Same Profession Title, New Roles
A lingering question among engineers is how the profession itself will evolve in this era. Will engineers need to become more generalists, at risk of losing focus on first-principles thinking? Or will AI allow humans to do what they are uniquely good at: defining problems, interpreting intent, setting constraints, and reasoning about complex systems, while offloading repetitive implementation work?
The emerging narrative suggests a bit of both. Engineers who understand fundamental system design, requirements definition, and cross-service interactions are likely to thrive, while repetitive implementation work may increasingly be candidates for automation. This doesn’t mean first-principles thinking disappears, but it does mean that engineers will spend more of their time orchestrating systems of tools, supervising agentic workflows, and ensuring outcomes meet human expectations.

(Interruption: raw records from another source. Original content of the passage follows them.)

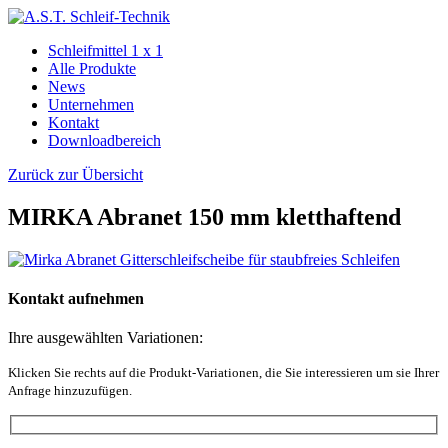
Schleifmittel 1 x 1
Alle Produkte
News
Unternehmen
Kontakt
Downloadbereich
Zurück zur Übersicht
MIRKA Abranet 150 mm kletthaftend
Kontakt aufnehmen
Ihre ausgewählten Variationen:
Klicken Sie rechts auf die Produkt-Variationen, die Sie interessieren um sie Ihrer
Anfrage hinzuzufügen.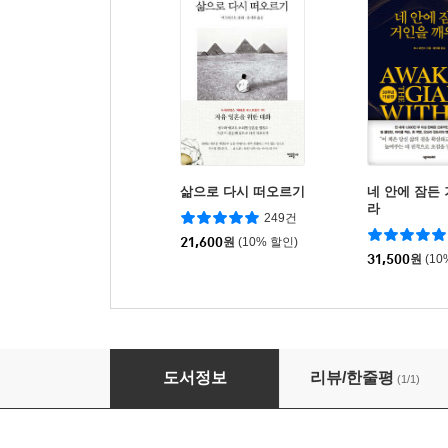
삶으로 다시 떠오르기
네 안에 잠든
라
249건
21,600
원
(10% 할인)
31,500
원
(10
홀로트로픽 숨치료
도서정보
리뷰/한줄평
(1/1)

By 2030, it’s plausible that most engineers entering the field will be thoroughly comfortable with AI tools as part of their workflow. Academic institutions are already incorporating AI education into curricula, preparing students to work with generative and agentic systems as part of everyday development, rather than as an exotic add-on.
AI Agents Are The New Advantage for Engineers Ready to Lead
AI is not on its way to replace engineers. But it will amplifiy their capabilities, enabling them to explore more design options faster, manage complexity more effectively, and leave the minutiae of low-level implementation to machines. But this also means that engineering judgment, risk awareness, and a rigorous approach to verification and validation are more indispensable than ever.
In the end, agentic AI represents an evolution in how engineering work gets done. It builds on decades of progress in machine learning, modeling, and automation, and extends those approaches into autonomous action. For engineers today, understanding both the promise and limitations of these systems will be key to leveraging them responsibly, safely, and effectively as we move beyond 2026 toward an increasingly AI-augmented future.